#### QUOTED PASSAGE:
In the above described construction, it is possible to simplify the construction when the air blower means is made to be the heat-exchange type air blower means combined with the function of the dehumidifying means.

In accordance with still another aspect, the present invention is characterized by further comprising judging means for judging whether or not the change with time in the temperature difference between the temperatures respectively detected by the first temperature detecting means and the second temperature detecting means is the minimum, the above described determining means determining that the drying processing is terminated when the temperature difference reaches a value obtained by adding a predetermined temperature to a temperature difference in a case where the judging means judges that the change with time in the temperature difference is the minimum.

#### Data records:
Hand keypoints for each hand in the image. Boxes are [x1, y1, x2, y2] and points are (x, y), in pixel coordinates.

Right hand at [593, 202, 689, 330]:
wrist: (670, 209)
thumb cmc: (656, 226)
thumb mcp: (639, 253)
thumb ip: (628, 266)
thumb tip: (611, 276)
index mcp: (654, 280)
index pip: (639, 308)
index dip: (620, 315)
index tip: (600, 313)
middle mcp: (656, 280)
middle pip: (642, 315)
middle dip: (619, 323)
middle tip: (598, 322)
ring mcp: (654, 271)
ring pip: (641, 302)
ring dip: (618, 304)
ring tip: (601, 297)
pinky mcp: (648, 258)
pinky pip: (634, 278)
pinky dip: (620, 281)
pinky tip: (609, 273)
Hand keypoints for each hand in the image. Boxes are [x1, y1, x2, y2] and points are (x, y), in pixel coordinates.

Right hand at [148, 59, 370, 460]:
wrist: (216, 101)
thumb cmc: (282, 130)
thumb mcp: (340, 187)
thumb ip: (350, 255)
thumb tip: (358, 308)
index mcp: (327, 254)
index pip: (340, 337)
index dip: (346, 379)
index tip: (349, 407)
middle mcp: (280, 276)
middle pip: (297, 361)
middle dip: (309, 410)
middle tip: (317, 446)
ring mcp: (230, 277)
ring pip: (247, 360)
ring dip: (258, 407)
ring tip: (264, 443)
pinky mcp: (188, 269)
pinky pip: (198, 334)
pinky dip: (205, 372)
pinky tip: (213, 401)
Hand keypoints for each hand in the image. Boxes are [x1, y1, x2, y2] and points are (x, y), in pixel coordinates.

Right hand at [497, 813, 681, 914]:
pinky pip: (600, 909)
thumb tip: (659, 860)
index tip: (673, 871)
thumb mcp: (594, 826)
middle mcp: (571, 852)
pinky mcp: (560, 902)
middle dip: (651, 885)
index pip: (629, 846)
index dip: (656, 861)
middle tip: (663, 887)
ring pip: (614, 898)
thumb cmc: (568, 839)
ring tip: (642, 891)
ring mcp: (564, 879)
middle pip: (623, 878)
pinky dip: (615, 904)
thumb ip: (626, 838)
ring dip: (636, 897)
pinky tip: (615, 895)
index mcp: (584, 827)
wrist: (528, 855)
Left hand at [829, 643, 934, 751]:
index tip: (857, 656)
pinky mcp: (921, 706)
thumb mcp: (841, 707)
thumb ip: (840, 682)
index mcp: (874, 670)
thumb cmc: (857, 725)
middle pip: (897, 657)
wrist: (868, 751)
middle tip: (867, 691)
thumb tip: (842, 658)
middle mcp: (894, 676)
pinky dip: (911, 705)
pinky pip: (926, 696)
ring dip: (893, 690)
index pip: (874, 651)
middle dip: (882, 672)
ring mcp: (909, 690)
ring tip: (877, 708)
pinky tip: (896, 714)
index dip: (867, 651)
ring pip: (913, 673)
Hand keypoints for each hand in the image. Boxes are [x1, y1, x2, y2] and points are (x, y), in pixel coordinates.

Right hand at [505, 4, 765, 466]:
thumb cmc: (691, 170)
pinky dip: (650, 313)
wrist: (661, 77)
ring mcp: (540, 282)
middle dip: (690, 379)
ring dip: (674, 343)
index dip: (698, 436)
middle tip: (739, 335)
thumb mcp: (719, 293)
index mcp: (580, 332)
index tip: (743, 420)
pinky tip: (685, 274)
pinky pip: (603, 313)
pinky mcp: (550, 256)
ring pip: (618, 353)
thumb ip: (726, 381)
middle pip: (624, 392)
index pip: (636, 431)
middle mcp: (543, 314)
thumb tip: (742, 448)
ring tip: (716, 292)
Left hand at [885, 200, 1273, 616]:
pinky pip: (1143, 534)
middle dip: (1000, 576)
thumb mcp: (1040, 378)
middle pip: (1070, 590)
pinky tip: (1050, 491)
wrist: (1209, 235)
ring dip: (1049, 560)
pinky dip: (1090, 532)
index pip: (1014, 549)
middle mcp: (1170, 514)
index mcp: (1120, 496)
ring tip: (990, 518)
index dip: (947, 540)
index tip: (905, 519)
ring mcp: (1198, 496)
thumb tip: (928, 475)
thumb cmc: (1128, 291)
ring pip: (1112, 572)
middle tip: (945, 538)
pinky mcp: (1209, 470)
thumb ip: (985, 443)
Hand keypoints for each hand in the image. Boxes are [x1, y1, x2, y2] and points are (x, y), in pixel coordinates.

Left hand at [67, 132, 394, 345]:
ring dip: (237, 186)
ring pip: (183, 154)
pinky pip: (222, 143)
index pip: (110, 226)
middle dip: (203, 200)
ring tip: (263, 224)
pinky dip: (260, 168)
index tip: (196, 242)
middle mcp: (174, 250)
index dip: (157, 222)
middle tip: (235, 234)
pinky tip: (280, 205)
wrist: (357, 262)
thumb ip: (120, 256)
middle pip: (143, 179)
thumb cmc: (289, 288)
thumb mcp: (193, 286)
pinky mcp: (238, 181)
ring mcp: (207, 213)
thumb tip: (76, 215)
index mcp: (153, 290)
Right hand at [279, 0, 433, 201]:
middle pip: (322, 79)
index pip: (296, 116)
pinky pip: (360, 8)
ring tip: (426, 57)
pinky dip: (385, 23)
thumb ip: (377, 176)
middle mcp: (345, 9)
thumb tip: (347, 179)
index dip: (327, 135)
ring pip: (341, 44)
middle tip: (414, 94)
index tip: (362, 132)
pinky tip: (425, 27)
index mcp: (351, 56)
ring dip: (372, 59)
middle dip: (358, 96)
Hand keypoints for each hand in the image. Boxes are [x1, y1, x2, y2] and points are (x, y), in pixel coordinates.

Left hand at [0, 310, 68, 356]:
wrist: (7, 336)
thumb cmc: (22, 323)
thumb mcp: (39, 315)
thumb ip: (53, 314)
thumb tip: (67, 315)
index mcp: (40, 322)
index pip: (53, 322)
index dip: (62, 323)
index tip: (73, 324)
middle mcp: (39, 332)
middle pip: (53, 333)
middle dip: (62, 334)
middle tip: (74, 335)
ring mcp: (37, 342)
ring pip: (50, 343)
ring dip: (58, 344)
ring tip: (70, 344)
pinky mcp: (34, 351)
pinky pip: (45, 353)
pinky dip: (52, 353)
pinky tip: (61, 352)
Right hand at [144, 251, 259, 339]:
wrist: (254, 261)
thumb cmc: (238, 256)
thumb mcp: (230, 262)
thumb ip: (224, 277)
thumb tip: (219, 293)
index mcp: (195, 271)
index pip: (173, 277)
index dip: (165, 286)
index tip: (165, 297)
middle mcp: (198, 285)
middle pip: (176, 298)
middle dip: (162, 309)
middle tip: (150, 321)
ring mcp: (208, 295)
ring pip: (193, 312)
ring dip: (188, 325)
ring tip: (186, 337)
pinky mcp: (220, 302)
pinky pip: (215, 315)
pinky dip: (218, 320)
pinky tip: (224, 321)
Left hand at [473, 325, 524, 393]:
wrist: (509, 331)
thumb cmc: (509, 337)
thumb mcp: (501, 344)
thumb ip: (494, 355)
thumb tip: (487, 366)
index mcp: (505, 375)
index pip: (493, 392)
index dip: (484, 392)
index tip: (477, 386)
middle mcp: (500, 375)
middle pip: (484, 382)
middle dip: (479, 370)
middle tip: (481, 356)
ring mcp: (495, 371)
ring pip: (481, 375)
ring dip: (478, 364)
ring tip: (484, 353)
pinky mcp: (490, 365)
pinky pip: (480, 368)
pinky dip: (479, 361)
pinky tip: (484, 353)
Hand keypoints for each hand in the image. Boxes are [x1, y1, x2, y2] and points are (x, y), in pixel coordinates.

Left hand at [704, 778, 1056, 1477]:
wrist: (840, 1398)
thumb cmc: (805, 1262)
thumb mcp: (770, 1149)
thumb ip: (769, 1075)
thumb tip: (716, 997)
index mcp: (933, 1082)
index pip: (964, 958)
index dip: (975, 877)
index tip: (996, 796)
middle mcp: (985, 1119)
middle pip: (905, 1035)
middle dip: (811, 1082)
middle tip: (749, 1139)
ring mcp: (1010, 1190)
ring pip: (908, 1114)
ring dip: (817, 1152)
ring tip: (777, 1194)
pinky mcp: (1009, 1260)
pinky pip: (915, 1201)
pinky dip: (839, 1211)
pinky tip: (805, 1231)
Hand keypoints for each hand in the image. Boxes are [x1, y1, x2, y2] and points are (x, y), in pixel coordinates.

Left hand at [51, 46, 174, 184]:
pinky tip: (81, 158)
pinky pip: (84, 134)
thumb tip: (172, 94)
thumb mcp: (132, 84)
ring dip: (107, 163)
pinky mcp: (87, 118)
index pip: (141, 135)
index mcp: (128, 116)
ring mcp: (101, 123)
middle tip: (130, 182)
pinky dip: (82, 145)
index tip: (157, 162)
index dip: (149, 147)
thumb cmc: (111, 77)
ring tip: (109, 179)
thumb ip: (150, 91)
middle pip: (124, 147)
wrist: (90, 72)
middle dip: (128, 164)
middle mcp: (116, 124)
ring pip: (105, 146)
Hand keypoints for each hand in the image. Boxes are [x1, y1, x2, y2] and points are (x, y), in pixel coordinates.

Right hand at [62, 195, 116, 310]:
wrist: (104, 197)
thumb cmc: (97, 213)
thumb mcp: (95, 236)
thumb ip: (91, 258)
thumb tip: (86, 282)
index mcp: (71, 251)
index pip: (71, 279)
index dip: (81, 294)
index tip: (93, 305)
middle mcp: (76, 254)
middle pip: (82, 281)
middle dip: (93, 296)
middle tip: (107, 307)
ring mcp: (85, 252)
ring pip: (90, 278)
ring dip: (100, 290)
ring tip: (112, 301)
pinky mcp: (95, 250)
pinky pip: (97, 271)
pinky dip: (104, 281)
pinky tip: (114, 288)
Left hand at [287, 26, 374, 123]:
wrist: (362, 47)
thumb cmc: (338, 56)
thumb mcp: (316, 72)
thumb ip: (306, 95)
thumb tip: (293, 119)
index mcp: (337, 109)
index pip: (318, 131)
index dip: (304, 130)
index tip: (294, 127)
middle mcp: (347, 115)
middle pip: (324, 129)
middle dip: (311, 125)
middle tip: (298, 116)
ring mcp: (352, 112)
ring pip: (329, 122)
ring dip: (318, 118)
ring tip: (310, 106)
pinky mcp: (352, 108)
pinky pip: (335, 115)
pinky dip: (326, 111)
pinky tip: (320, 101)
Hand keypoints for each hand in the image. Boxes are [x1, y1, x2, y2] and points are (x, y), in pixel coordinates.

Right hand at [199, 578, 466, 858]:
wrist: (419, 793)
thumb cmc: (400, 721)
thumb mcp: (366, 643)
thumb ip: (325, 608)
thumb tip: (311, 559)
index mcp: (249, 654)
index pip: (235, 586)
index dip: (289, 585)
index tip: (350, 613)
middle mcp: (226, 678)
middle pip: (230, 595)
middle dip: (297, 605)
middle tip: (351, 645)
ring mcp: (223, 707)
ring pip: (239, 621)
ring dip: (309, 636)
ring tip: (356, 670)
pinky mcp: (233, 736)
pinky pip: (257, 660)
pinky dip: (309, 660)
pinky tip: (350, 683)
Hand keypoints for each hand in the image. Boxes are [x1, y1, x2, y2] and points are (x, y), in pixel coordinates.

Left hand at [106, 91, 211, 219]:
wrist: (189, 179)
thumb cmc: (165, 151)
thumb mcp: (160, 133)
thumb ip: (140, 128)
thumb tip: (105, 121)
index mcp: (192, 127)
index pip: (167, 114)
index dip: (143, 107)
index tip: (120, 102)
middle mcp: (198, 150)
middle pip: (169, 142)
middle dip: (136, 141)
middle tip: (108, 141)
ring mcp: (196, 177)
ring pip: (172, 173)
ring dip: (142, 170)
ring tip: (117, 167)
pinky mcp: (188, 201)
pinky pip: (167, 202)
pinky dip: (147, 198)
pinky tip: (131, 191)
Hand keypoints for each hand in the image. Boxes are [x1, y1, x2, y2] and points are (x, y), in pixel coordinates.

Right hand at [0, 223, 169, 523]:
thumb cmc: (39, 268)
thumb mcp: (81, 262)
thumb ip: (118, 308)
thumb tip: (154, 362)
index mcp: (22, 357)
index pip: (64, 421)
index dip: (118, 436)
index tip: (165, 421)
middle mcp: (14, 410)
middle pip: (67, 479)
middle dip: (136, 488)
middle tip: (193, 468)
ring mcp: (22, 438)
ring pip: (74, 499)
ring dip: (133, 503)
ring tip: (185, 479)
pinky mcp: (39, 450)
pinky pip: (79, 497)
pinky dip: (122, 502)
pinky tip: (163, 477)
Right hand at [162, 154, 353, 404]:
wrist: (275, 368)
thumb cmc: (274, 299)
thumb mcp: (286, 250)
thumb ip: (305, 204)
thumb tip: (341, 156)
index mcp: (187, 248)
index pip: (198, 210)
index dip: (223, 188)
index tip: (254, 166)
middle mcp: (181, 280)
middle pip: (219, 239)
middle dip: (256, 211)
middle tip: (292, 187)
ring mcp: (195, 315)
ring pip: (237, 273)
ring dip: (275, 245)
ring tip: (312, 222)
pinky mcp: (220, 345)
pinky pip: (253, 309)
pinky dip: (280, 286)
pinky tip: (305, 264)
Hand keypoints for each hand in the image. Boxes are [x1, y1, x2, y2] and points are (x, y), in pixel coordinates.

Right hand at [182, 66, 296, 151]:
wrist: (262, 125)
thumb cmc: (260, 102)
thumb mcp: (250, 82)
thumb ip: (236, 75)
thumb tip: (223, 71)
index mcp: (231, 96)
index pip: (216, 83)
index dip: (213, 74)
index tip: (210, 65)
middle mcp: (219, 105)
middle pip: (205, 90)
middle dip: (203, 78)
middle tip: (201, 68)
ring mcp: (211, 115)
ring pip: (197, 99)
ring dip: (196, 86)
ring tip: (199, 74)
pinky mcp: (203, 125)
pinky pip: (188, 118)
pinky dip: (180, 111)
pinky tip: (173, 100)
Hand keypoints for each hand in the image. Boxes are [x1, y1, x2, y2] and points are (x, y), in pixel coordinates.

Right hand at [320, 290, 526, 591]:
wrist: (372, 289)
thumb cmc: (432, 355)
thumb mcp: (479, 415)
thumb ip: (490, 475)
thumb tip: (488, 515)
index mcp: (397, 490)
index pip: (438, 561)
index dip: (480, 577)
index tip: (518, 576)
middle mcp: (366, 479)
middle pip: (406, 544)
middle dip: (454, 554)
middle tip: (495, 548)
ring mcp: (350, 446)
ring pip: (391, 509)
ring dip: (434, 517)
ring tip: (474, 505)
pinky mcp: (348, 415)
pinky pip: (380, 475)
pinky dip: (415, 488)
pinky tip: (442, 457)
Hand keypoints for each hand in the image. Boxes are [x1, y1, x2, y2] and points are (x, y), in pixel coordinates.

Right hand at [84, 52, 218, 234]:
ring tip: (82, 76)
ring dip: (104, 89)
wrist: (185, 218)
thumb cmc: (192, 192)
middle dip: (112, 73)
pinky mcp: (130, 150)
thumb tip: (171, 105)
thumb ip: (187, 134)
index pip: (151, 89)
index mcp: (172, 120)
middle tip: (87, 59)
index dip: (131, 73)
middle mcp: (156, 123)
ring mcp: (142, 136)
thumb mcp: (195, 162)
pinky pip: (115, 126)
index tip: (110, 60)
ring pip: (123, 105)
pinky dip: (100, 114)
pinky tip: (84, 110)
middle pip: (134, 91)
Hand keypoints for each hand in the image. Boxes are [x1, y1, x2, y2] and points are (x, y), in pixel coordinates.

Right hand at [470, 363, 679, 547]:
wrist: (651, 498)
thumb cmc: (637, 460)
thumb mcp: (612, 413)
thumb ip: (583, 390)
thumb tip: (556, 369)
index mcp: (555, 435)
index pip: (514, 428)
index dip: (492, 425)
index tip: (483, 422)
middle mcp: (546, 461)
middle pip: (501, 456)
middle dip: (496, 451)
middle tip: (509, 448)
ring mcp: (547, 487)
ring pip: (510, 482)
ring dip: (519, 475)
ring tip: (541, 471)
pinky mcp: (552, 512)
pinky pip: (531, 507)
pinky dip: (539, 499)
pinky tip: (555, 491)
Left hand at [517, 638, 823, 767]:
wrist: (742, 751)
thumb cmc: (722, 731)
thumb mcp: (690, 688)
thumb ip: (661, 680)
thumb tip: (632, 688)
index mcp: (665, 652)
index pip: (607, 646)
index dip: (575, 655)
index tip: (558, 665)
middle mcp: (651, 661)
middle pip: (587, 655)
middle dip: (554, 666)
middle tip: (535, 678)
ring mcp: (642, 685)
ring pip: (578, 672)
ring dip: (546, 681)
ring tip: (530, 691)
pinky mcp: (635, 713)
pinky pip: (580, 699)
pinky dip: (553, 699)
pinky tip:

#### WORK REQUIRED:
Translate this sentence from the passage on drying into Spanish: "In the above described construction, it is possible to simplify the construction when the air blower means is made to be the heat-exchange type air blower means combined with the function of the dehumidifying means."

#### REPLY:
En la construcción descrita anteriormente, es posible simplificar la construcción cuando el medio soplador de aire se configura como el medio soplador de aire de tipo intercambio de calor combinado con la función del medio deshumidificador.